• _Directive_
Extract each line from the entries below that has the string "pixels" in it.

Items from a data source
_ _ _ _

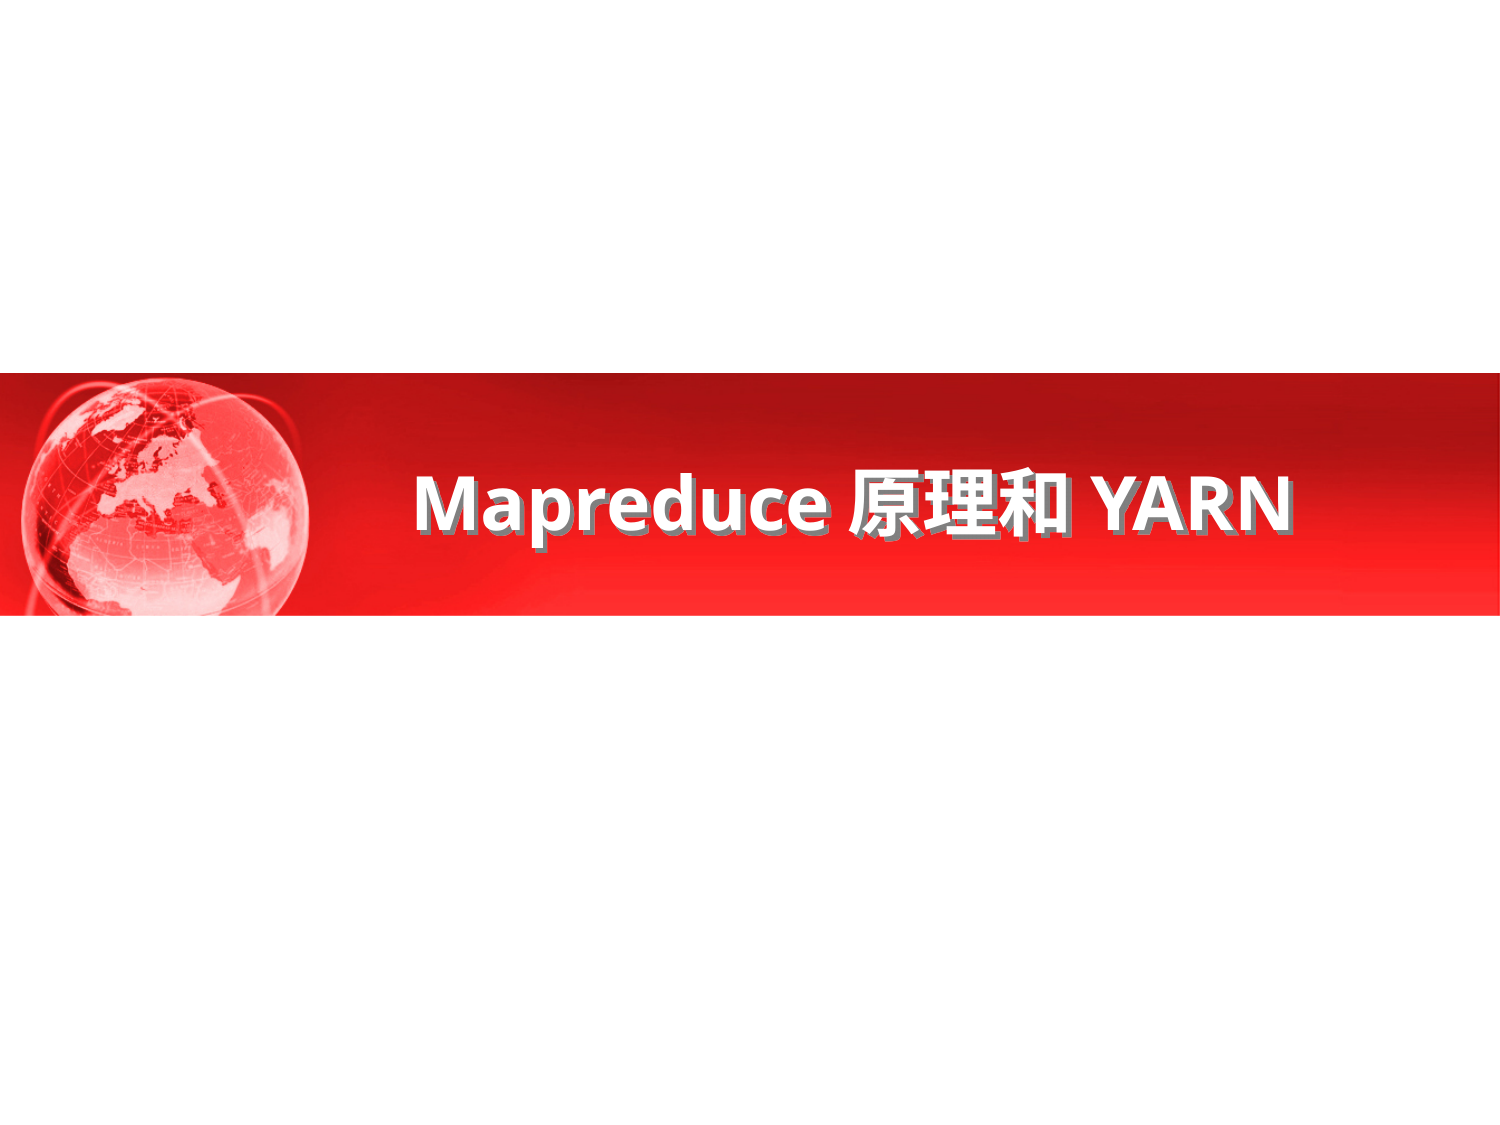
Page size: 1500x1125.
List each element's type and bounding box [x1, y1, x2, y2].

picture [0, 373, 1500, 617]
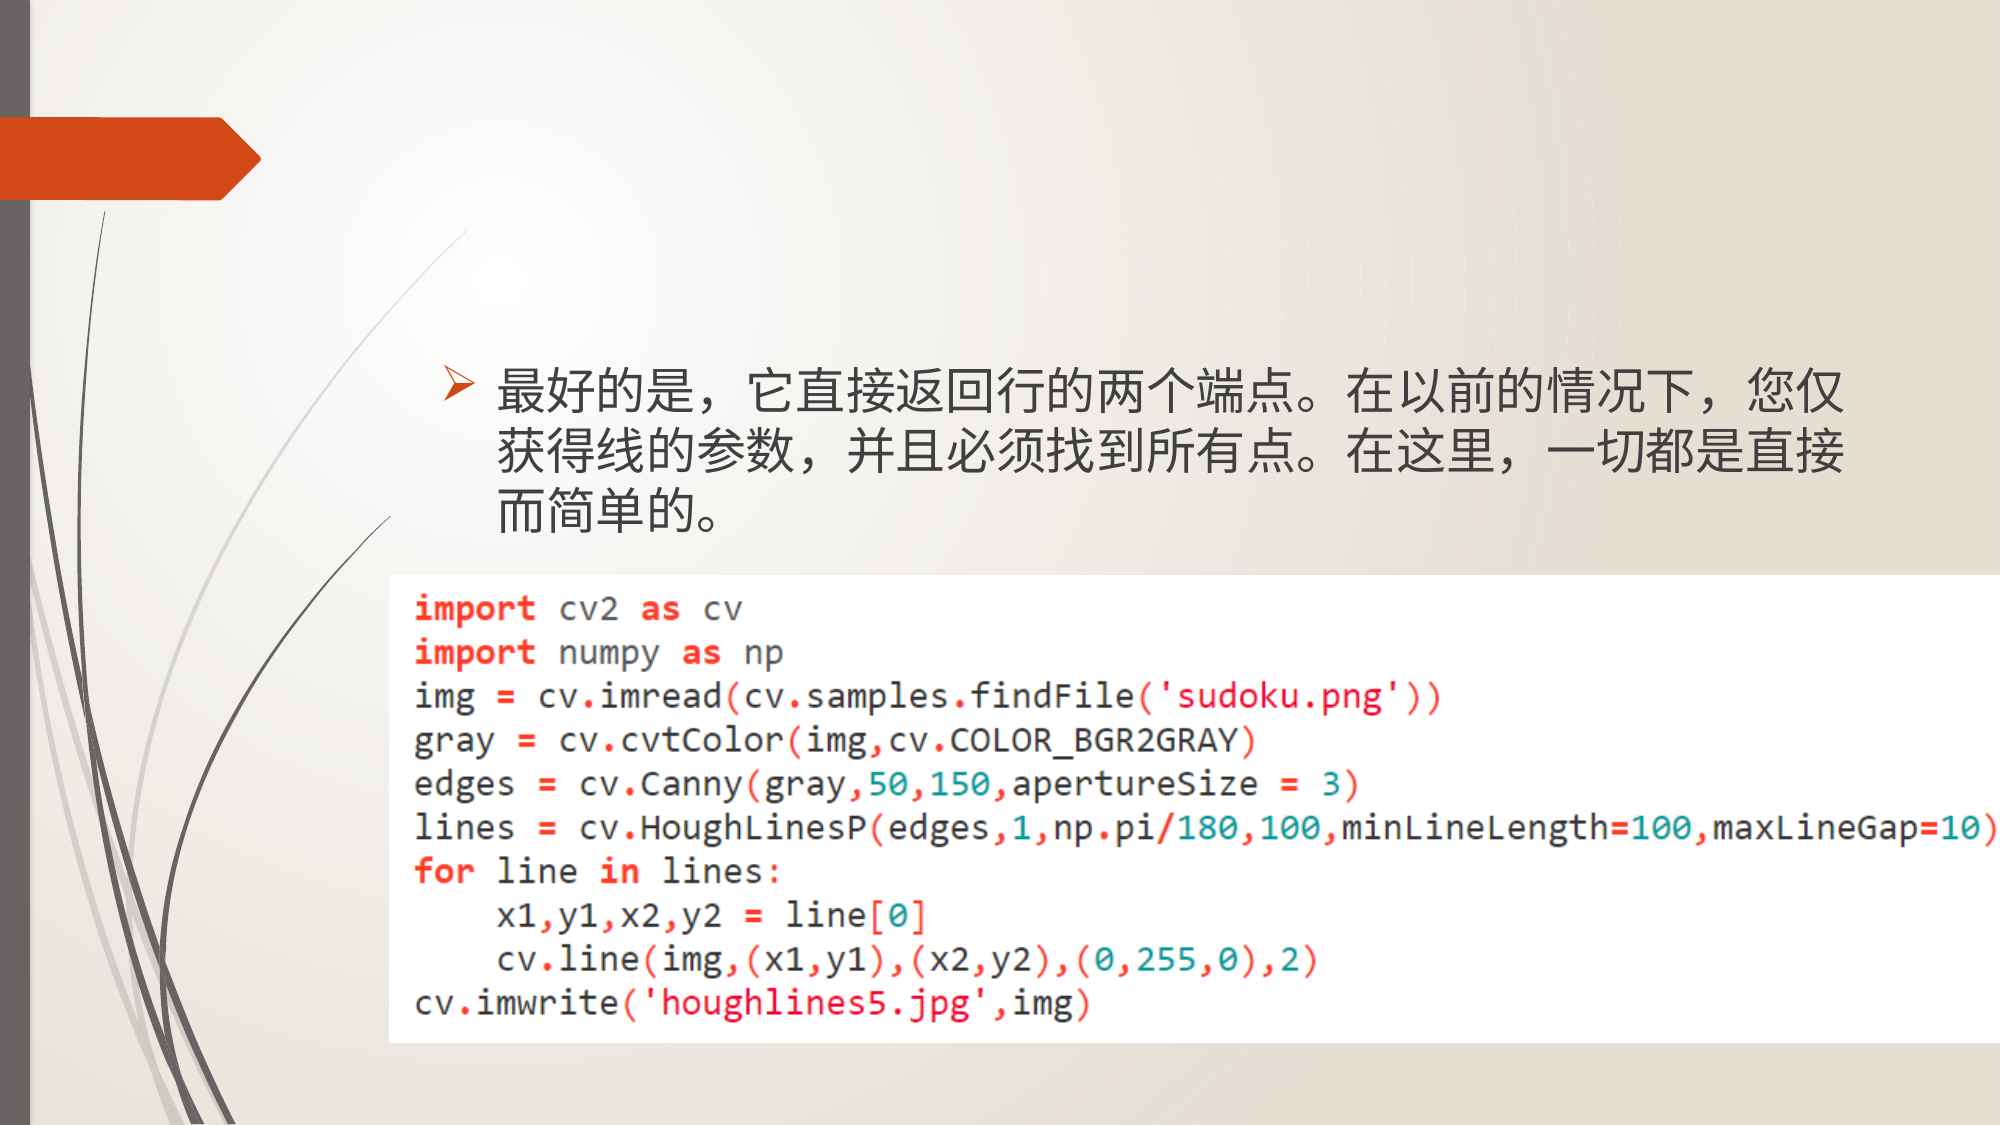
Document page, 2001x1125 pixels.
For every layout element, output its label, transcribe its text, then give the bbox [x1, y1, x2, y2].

list 最好的是，它直接返回行的两个端点。在以前的情况下，您仅获得线的参数，并且必须找到所有点。在这里，一切都是直接而简单的。 [424, 352, 1888, 575]
picture [389, 575, 2000, 1044]
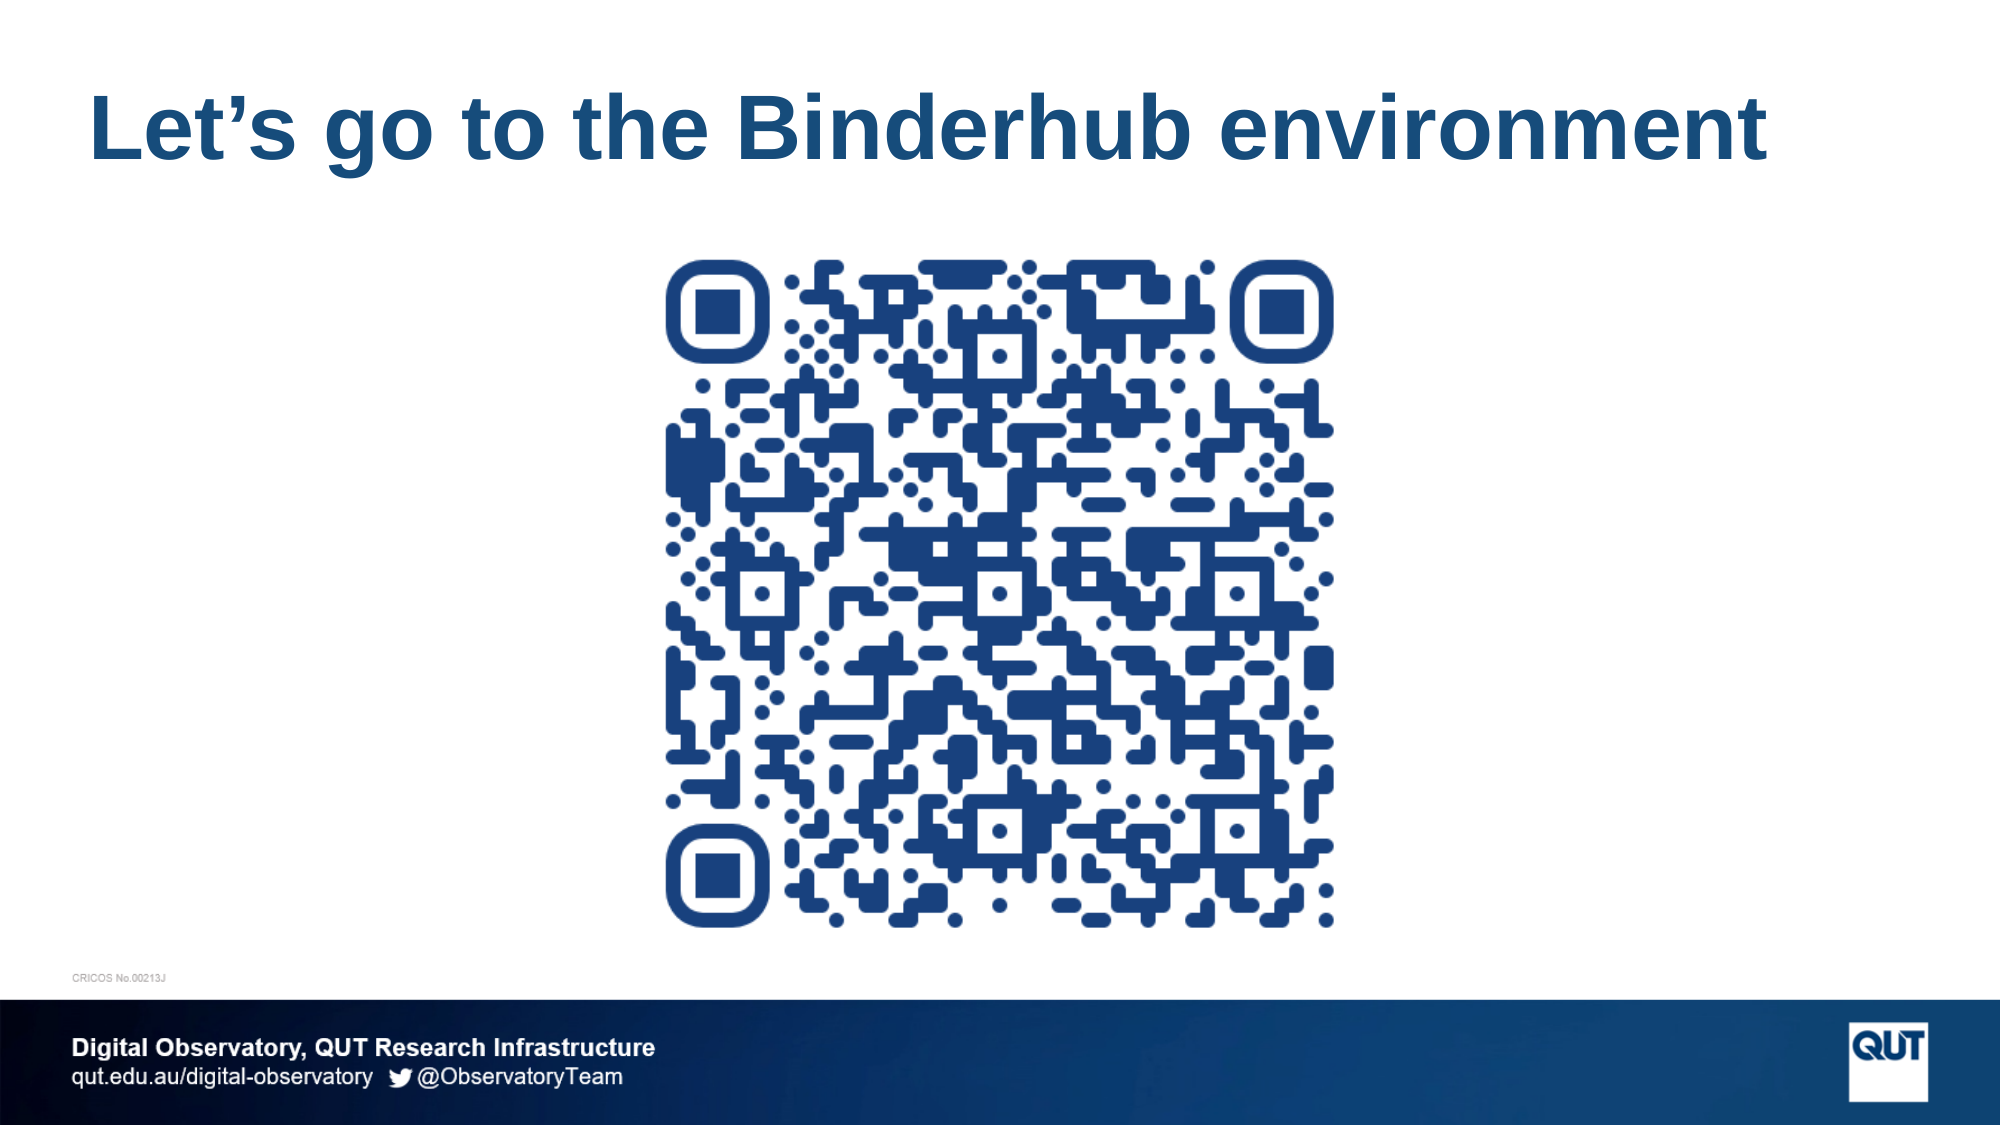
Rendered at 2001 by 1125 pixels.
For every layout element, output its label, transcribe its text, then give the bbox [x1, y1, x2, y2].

title Let’s go to the Binderhub environment [73, 59, 1927, 201]
picture [0, 965, 2000, 1125]
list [629, 223, 1371, 965]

_ _ _ _

• _Response to this exercise_
Document page, 2001x1125 pixels.
Rendered at 2001 by 1125 pixels.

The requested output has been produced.